Pennsylvania officials agreed on the court orders on Thursday to ensure that mentally ill defendants do not suffer long stays in prisons before getting transferred to a treatment unit.
District Judge, Sylvia Rambo told attorneys that for the sides during a court hearing, she would sanction a plan for the state Department of Human Services to fund for about 110 more treatment beds and hire consultants to recommend ways to cut down the waiting list for treatment.
The agreement followed a court filing in May by the U.S. Civil Liberties Union and the Arnold & Porter Kaye Scholer law firm in the nation’s capital, Washington D.C., accusing that the department of "foot-dragging" on commitments it made more than a year ago to settle a 2015 lawsuit.
Doris Leisch, who is the chief counsel of the department told Rambo that the department had moved nearly 700 people out of state hospitals or off the waiting list, and into more appropriate settings. But, she said, there is still a waiting list of over 250.
The department now has 9 months to open new beds. The 80 beds in the Norristown State Hospital must be opened within 6 months and must get recommendations from the consultant in 6 months, the legal director of the ACLU's Pennsylvania chapter, Witold J. Walczak.
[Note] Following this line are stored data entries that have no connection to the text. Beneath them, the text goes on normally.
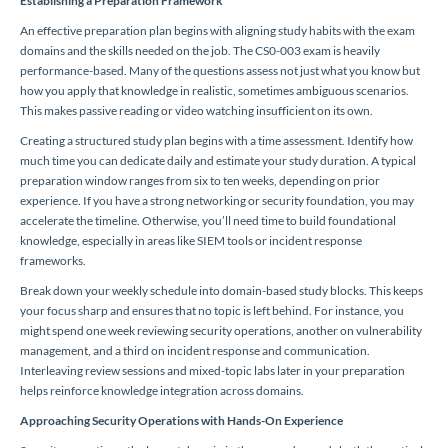
Establishing a Preparation Framework
An effective preparation plan begins with aligning study habits with the exam
domains and the skills needed on the job. The CS0-003 exam is heavily
performance-based. Many of the questions assess not just what you know but
how you apply that knowledge in realistic, sometimes ambiguous scenarios.
This makes passive reading or video watching insufficient on its own.
Creating a structured study plan begins with a time assessment. Identify how
much time you can dedicate daily and estimate your study duration. A typical
preparation window ranges from six to ten weeks, depending on prior
experience. If you have a strong networking or security foundation, you may
accelerate the timeline. Otherwise, you’ll need time to build foundational
knowledge, especially in areas like SIEM tools or incident response
frameworks.
Break down your weekly schedule into domain-based study blocks. This keeps
your focus sharp and ensures that no topic is left behind. For instance, you
might spend one week reviewing security operations, another on vulnerability
management, and a third on incident response and communication.
Interleaving review sessions and mixed-topic labs later in your preparation
helps reinforce knowledge integration across domains.
Approaching Security Operations with Hands-On Experience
The 2016 January settlement, the department pledged to provide more funds, more rehabilitation services, and faster assessments. But Walczak said that Pennsylvania had never created a long-term plan to solve the issue.
"This is solvable," said lawyer David Gersch of Arnold & Porter. "It just requires resources."
He also suggested that it is a revolving door, because people the department is moving off it are ending up right back on it.
Gersch and Walczak said that mentally ill waits in prison for more than a year sometime. It is longest in the nation for mentally ill defendants.
They also said some mentally ill defendants who were accused of petty crimes have spent a long time in prison waiting for an assessment than a guilty verdict.
U.S. Federal courts have ruled that a delay for more than 7 days from the court’s commitment order to treatment are unconstitutional. However, the department has not agreed to a precise time limit for such waits.